BIRMINGHAM, Ala. — Alabama courts are navigating a delicate boundary in United Methodist Church property disputes fueled by the denomination’s embrace of LGBTQ+ inclusion, applying state law to deeds and titles while steering clear of church doctrine — even as the state constitution bars foreign religious law.
The Alabama Supreme Court has split its rulings. In a Dothan case involving Harvest Church, justices allowed a lawsuit to proceed, finding that questions of legal title under Alabama property and corporate statutes do not require interpreting Methodist rules. But in Aldersgate United Methodist Church of Montgomery v. Alabama-West Florida Conference, where 44 churches sought to enforce disaffiliation votes under church law, the court dismissed for lack of jurisdiction, deeming it an internal ecclesiastical matter.
Both disputes trace to the United Methodist split over same-sex marriage and LGBTQ clergy. After the 2024-25 General Conference lifted a 40-year ban on gay ordination and same-sex weddings, conservative congregations nationwide — including hundreds in Alabama — left for the Global Methodist Church or independence.
Alabama follows U.S. Supreme Court precedent allowing “neutral principles of law” for church property fights — examining deeds, charters and state rules without ruling on theology. Harvest Church argued its incorporation vested full title locally, sidestepping any denominational trust clause. Aldersgate plaintiffs, however, asked courts to enforce paragraph 2553 of the Methodist Book of Discipline, which the justices rejected as forbidden meddling in faith matters.
More than 20 Alabama congregations remain in litigation, with trial judges now weighing who owns multimillion-dollar campuses in cases like Dothan’s, where a December 2025 hearing produced no final ruling.

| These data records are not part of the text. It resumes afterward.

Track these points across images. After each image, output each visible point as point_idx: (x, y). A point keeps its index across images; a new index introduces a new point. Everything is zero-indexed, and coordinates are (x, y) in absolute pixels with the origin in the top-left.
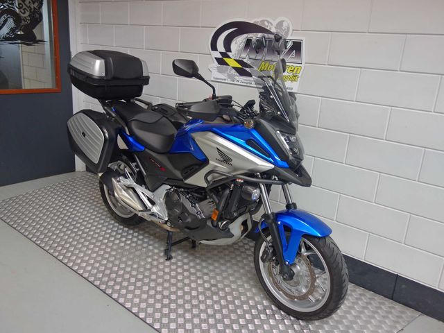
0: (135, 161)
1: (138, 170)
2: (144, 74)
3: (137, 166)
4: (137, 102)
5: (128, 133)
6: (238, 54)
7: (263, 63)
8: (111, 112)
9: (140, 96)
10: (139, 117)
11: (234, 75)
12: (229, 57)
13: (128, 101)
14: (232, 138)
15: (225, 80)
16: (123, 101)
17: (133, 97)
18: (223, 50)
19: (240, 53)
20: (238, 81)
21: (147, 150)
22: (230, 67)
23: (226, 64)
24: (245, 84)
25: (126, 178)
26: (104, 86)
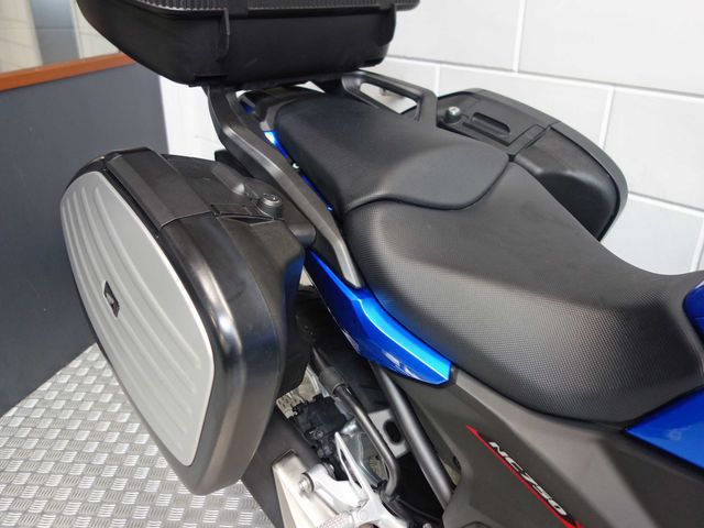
0: (385, 403)
1: (399, 450)
3: (395, 431)
5: (352, 277)
8: (258, 154)
9: (378, 61)
13: (333, 88)
16: (310, 85)
17: (351, 69)
25: (340, 475)
26: (218, 17)
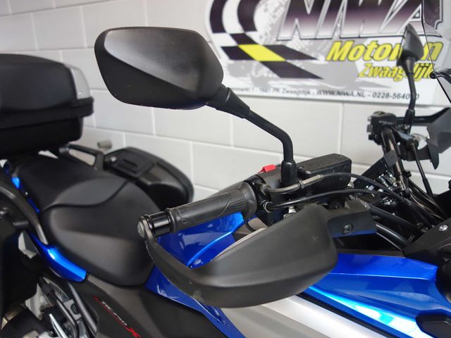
2: (81, 94)
4: (73, 153)
5: (45, 242)
6: (272, 32)
7: (338, 45)
10: (73, 194)
11: (269, 79)
12: (251, 42)
14: (349, 293)
15: (247, 89)
16: (47, 153)
17: (66, 143)
18: (238, 29)
19: (276, 29)
20: (277, 90)
21: (91, 279)
22: (255, 64)
23: (247, 57)
24: (294, 96)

The cases highlight tensions with Alabama’s 2014 constitutional amendment, approved by 72% of voters, prohibiting courts from applying “foreign law” that violates rights — a measure born from fears of Islamic Sharia despite no recorded instances. Critics called it symbolic anti-Muslim politics, as federal law already bars enforcing any religious code over secular statutes.
Yet Alabama courts now decline to enforce Methodist canon law in the same way, refusing to interpret disaffiliation rules while happily applying state property law. The parallel underscores how civil judges treat all religious law alike — Christian or otherwise — even if public rhetoric singles out Islam.
The schism reflects a fixation in many U.S. Christian circles on LGBTQ issues, where debates over gay clergy and weddings have eclipsed broader theological concerns. In Alabama, departing churches explicitly cited opposition to the UMC’s inclusivity, reshaping local faith communities around sexuality rather than poverty, war or worship.
Sociologists note this pattern elevates narrow questions of sex and gender above traditional Christian priorities, drawing intense energy from conservative pulpits even as cultural attitudes shift. For Alabama Methodists, the result is courtrooms packed with lawsuits over steeples, not sermons.